18. The Bongnaim family would clearly have known that unless they could challenge the 2013 judicial review no further challenge to the customary land ownership decision of 2010 was possible. We therefore reject the appellants’ claim they were unsure of the process to challenge the 2010 decision.

19. There is no evidence from any lawyer as to what advice was or was not given to the appellants. We are satisfied the appellants were well aware of their rights and the need to challenge the 2010 decision.

20. As to the claim that the appellant’s did not have the money to pay a lawyer to challenge the 2013 and 2014 decisions there is no significant evidence to support this submission.
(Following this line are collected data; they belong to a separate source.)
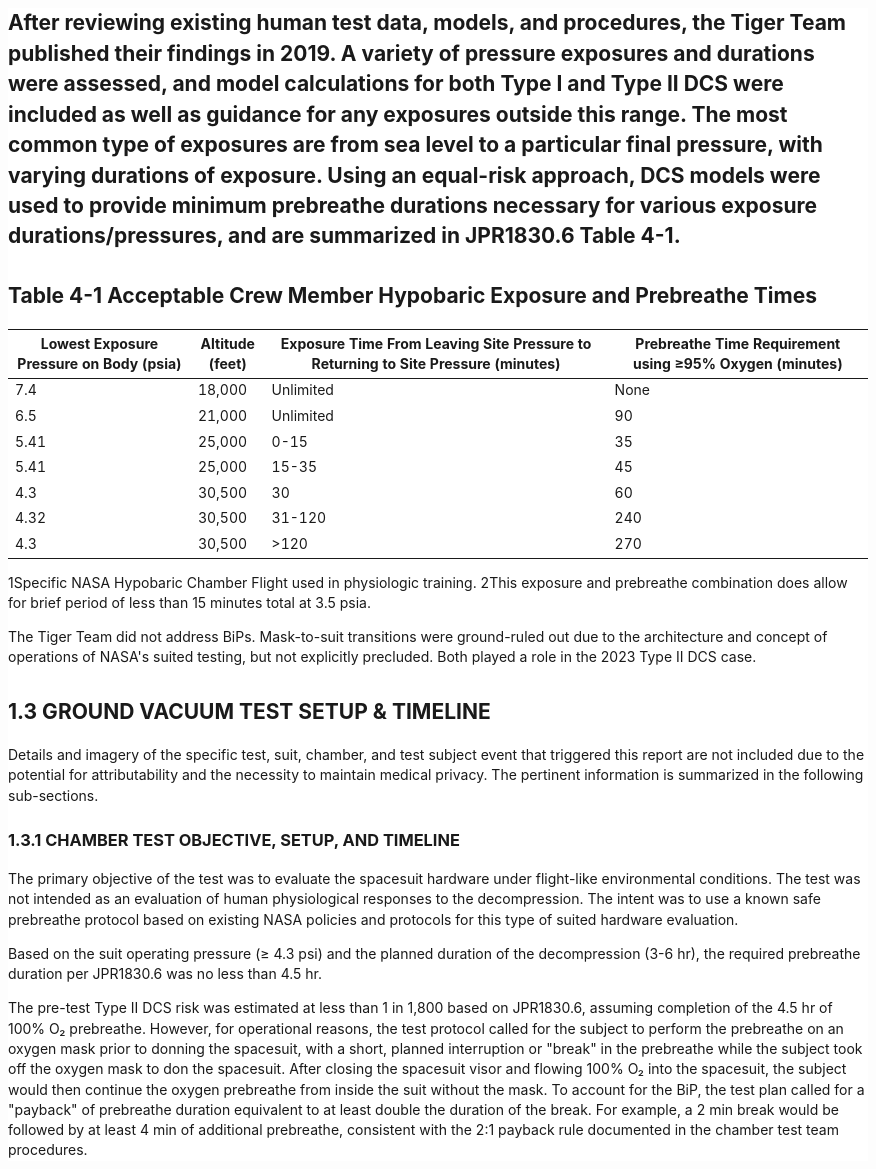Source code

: After reviewing existing human test data, models, and procedures, the Tiger Team published their findings in 2019. A variety of pressure exposures and durations were assessed, and model calculations for both Type I and Type II DCS were included as well as guidance for any exposures outside this range. The most common type of exposures are from sea level to a particular final pressure, with varying durations of exposure. Using an equal-risk approach, DCS models were used to provide minimum prebreathe durations necessary for various exposure durations/pressures, and are summarized in JPR1830.6 Table 4-1.
---
## Table 4-1 Acceptable Crew Member Hypobaric Exposure and Prebreathe Times

| Lowest Exposure Pressure on Body (psia) | Altitude (feet) | Exposure Time From Leaving Site Pressure to Returning to Site Pressure (minutes) | Prebreathe Time Requirement using ≥95% Oxygen (minutes) |
| --------------------------------------- | --------------- | -------------------------------------------------------------------------------- | ------------------------------------------------------- |
| 7.4                                     | 18,000          | Unlimited                                                                        | None                                                    |
| 6.5                                     | 21,000          | Unlimited                                                                        | 90                                                      |
| 5.41                                    | 25,000          | 0-15                                                                             | 35                                                      |
| 5.41                                    | 25,000          | 15-35                                                                            | 45                                                      |
| 4.3                                     | 30,500          | 30                                                                               | 60                                                      |
| 4.32                                    | 30,500          | 31-120                                                                           | 240                                                     |
| 4.3                                     | 30,500          | >120                                                                             | 270                                                     |

1Specific NASA Hypobaric Chamber Flight used in physiologic training.
2This exposure and prebreathe combination does allow for brief period of less than 15 minutes total at 3.5 psia.

The Tiger Team did not address BiPs. Mask-to-suit transitions were ground-ruled out due to the architecture and concept of operations of NASA's suited testing, but not explicitly precluded. Both played a role in the 2023 Type II DCS case.

## 1.3 GROUND VACUUM TEST SETUP & TIMELINE

Details and imagery of the specific test, suit, chamber, and test subject event that triggered this report are not included due to the potential for attributability and the necessity to maintain medical privacy. The pertinent information is summarized in the following sub-sections.

### 1.3.1 CHAMBER TEST OBJECTIVE, SETUP, AND TIMELINE

The primary objective of the test was to evaluate the spacesuit hardware under flight-like environmental conditions. The test was not intended as an evaluation of human physiological responses to the decompression. The intent was to use a known safe prebreathe protocol based on existing NASA policies and protocols for this type of suited hardware evaluation.

Based on the suit operating pressure (≥ 4.3 psi) and the planned duration of the decompression (3-6 hr), the required prebreathe duration per JPR1830.6 was no less than 4.5 hr.

The pre-test Type II DCS risk was estimated at less than 1 in 1,800 based on JPR1830.6, assuming completion of the 4.5 hr of 100% O₂ prebreathe. However, for operational reasons, the test protocol called for the subject to perform the prebreathe on an oxygen mask prior to donning the spacesuit, with a short, planned interruption or "break" in the prebreathe while the subject took off the oxygen mask to don the spacesuit. After closing the spacesuit visor and flowing 100% O₂ into the spacesuit, the subject would then continue the oxygen prebreathe from inside the suit without the mask. To account for the BiP, the test plan called for a "payback" of prebreathe duration equivalent to at least double the duration of the break. For example, a 2 min break would be followed by at least 4 min of additional prebreathe, consistent with the 2:1 payback rule documented in the chamber test team procedures.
To establish inability to pay the appellants would have required financial information from the various families who make up the appellants. No such evidence was provided.

21. We conclude the appellants have not established any excusable reasons for delay in this proposed appeal.

22. We do not consider there is any real prospect of success in this appeal. The judicial review proceeding before the Supreme Court in 2013 was based on the claim that the judges and therefore the Tribunal was not properly appointed for the 2010 hearing. This claim was rejected by the Supreme Court. As we have noted the evidence for the respondents was given primarily by Mr Arnhambat, the Senior Land Tribunal Officer of the Customary Lands Tribunal Office. He said there was a validly appointed Tribunal. In his sworn statement he explained why.

23. Before us the appellants also claimed that the 2010 Tribunal had a conflict interest within its members and should not have been allowed to sit. Some background is necessary to understand this claim.

24. In 2009 the Supreme Court made an order by consent of both the appellants and respondents that the parties would have their dispute about the land heard by the Ambrym Land Tribunal.

25. On 12 February 2012 the appellants and respondents consented to a hearing of the claim by the Metamli Village Land Tribunal (on Ambrym) on 16 February 2010. The consent was signed by the two parties and was witnessed by the Chairman and a member of the Tribunal. There is nothing to suggest the appellants objected to the appointment of the Tribunal or to the Chairman and member who witnessed Mr Bongnaim’s consent signature at this time. As it turned out the hearing was held on 18 February 2010. A sworn statement of June 2011 by one of the appellants was filed in the 61 of 2011 proceeding. That statement claimed that at the 18 February hearing Mr Bongnaim objected to the Tribunal hearing the case because a number of the members of the Tribunal were associated with the respondents and therefore had a conflict of interest. When the Tribunal rejected his allegation the appellant left the hearing.

26. This claim of conflict of interest with respect to the Tribunal has not been subsequently raised by the appellants. We note it is quite different than the challenge mounted relating to the proper appointment of the Tribunal in the judicial review proceedings of 2013.

27. The question of conflict of interest with respect to the Metamli Village Land Tribunal was not a basis for challenging the Tribunal’s decision before the Supreme Court in 2013. It cannot therefore be raised now in this appeal.

28. We are satisfied therefore that there was evidence on which the Judge in his 2013 decision properly concluded the Metamli Village Land Tribunal of 2010 was constituted according to law.

29. We consider the merits of the proposed appeal therefore favour the respondents.

30. Finally prejudice to the respondents. The respondents have sought to enforce the orders of the Supreme Court since 2014 without apparent success. The appellants have simply ignored multiple orders to leave the land. Costs ordered against them remain unpaid. Further delay in resolving this dispute which has been before the Courts since 2009 would inevitably cause further prejudice.

31. In summary therefore there has been a long, over four year, delay in bringing this proposed appeal. The delay is unexplained. The appeal has little merit. For these reasons we refuse the application to bring the proposed appeals out of time against review case no. 12 of 2013 and civil case no. 61 of 2011.

32. The respondents are entitled to costs on the application of VT50,000.

DATED at Port Vila 16th November, 2018.